Black Elk then holds up a mirror to the white man, having visited New York City in 1886, an event that must have resembled an alien visitation, as he saw the city with virgin eyes: “I did not see anything [in New York] to help my people. I could see that the Wasichus [whites] did not care for each other the way our people did before the nation's hoop was broken. They would take everything from each other if they could, and so there were some who had more of everything than they could use, while crowds of people had nothing at all and maybe were starving. This could not be better than the old ways of my people.”

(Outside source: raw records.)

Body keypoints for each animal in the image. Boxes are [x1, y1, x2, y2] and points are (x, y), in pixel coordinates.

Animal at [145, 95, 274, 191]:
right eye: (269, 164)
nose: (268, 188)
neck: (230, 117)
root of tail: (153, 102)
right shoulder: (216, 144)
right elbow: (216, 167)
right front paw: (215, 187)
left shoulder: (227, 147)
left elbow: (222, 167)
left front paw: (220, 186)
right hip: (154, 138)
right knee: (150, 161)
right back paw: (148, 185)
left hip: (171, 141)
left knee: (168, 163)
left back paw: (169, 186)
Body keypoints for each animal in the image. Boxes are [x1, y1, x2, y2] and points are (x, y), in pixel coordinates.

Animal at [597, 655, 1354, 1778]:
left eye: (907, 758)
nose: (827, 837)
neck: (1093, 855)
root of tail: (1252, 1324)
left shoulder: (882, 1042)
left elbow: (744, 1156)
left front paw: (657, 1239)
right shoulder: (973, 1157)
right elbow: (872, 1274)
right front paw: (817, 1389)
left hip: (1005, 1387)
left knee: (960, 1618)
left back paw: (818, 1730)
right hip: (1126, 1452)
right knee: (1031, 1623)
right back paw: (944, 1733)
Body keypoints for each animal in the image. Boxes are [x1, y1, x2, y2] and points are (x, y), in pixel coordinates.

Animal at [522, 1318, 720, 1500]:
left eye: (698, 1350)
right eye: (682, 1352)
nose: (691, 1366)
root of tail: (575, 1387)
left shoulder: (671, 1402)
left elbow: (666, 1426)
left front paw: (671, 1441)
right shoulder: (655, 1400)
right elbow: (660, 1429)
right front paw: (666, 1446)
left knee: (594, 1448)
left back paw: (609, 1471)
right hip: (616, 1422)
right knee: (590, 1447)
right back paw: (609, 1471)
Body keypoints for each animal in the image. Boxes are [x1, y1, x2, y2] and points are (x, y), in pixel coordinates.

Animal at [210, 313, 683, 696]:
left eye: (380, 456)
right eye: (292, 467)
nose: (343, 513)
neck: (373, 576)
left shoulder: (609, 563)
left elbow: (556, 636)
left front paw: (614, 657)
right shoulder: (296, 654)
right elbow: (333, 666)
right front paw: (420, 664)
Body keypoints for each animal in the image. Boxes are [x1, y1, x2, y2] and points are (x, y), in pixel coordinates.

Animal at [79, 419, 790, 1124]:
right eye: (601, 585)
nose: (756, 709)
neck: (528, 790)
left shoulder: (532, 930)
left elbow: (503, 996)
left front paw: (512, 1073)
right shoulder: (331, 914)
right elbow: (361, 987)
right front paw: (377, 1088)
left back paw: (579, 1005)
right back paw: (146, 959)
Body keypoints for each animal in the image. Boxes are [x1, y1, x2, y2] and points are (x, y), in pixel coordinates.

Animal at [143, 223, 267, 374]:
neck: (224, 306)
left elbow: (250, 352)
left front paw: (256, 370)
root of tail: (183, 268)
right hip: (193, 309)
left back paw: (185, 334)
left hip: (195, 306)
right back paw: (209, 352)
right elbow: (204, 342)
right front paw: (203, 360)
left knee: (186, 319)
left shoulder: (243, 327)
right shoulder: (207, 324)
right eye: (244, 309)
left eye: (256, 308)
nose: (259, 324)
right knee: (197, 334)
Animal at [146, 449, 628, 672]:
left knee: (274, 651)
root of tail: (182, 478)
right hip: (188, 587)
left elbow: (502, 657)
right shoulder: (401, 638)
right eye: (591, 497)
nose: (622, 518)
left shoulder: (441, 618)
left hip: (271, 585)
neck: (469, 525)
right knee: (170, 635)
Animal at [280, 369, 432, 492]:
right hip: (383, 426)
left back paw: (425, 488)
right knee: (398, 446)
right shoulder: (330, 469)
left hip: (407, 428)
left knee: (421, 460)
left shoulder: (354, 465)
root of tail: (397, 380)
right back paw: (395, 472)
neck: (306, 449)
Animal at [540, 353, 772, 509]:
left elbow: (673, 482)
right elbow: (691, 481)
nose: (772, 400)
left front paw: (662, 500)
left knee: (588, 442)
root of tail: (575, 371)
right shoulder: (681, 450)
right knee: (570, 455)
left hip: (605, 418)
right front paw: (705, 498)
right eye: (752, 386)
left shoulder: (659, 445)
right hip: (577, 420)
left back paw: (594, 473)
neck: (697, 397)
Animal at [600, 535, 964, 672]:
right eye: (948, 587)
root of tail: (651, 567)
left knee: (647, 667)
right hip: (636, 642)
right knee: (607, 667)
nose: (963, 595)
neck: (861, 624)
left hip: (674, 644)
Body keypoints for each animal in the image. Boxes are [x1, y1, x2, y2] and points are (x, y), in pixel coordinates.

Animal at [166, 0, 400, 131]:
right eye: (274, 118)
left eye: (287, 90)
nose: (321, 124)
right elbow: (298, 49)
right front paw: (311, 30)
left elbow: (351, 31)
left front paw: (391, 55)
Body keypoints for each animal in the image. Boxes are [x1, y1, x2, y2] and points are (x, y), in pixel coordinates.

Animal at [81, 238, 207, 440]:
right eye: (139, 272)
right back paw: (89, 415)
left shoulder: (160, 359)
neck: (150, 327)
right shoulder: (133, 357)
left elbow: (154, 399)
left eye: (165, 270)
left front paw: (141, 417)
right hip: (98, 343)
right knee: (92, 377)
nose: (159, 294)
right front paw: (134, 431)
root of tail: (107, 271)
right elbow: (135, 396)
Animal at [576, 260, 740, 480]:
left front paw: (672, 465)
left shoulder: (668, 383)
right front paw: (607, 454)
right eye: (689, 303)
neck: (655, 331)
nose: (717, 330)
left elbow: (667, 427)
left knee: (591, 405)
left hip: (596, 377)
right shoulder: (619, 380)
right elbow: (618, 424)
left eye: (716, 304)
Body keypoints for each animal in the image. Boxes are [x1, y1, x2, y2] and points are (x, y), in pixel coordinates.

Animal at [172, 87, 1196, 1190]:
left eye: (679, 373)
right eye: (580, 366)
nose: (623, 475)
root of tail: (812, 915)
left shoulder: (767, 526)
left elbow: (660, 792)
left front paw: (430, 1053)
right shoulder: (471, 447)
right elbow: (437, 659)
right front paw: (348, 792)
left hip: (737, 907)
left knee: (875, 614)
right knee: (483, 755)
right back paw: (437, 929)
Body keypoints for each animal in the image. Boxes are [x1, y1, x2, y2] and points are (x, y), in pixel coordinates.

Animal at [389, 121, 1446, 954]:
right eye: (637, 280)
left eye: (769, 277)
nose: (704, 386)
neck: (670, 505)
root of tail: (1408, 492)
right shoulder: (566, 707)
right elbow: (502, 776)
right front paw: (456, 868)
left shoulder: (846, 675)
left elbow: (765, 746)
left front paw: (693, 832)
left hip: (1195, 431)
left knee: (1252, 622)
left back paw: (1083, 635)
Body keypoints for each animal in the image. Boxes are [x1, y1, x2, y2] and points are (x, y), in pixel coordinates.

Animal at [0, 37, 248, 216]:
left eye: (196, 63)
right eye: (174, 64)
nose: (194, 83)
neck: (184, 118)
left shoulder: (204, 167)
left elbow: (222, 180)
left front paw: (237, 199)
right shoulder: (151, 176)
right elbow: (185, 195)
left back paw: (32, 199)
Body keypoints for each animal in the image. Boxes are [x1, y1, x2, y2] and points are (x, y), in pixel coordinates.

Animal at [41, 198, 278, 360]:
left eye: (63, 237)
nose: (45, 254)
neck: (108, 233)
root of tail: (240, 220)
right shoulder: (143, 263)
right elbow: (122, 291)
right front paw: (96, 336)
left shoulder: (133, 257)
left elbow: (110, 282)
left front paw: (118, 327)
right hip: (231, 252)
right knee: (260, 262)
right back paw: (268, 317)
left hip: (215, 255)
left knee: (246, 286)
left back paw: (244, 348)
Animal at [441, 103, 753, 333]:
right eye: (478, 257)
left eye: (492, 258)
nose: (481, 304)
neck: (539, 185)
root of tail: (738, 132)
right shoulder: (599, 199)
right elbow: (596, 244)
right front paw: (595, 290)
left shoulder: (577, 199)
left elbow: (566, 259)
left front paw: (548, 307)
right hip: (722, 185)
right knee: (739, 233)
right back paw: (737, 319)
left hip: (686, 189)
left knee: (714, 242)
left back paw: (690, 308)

In the heart of his message, from which the above sentiment derives,  Black Elk espoused something brilliant and elegant, a statement of truth that if accompanied by equations would place him among those awarded the Nobel Prize, in the arcane area of science that deals with the underlying nature of things (uniting Science and Spirit, and enthralling the likes of Einstein and his protégé David Bohm).

What was it Black Elk said that resounds so? He said, essentially, from first hand experience, that the center of the universe is everywhere, as the core of Self. In his own words, he expressed it this way:

“The first peace…the most important, is that which comes within the souls of people when they realize their relationship, their oneness with the universe and all its powers, and when they realize at the center of the universe dwells the Great Spirit, and that its center is really everywhere, it is within each of us.”

His recognition of unity, present in all people and races, informs us then on matters of policy, as he said:
“There can never be peace between nations until there is first known that true peace which is within the souls of men.”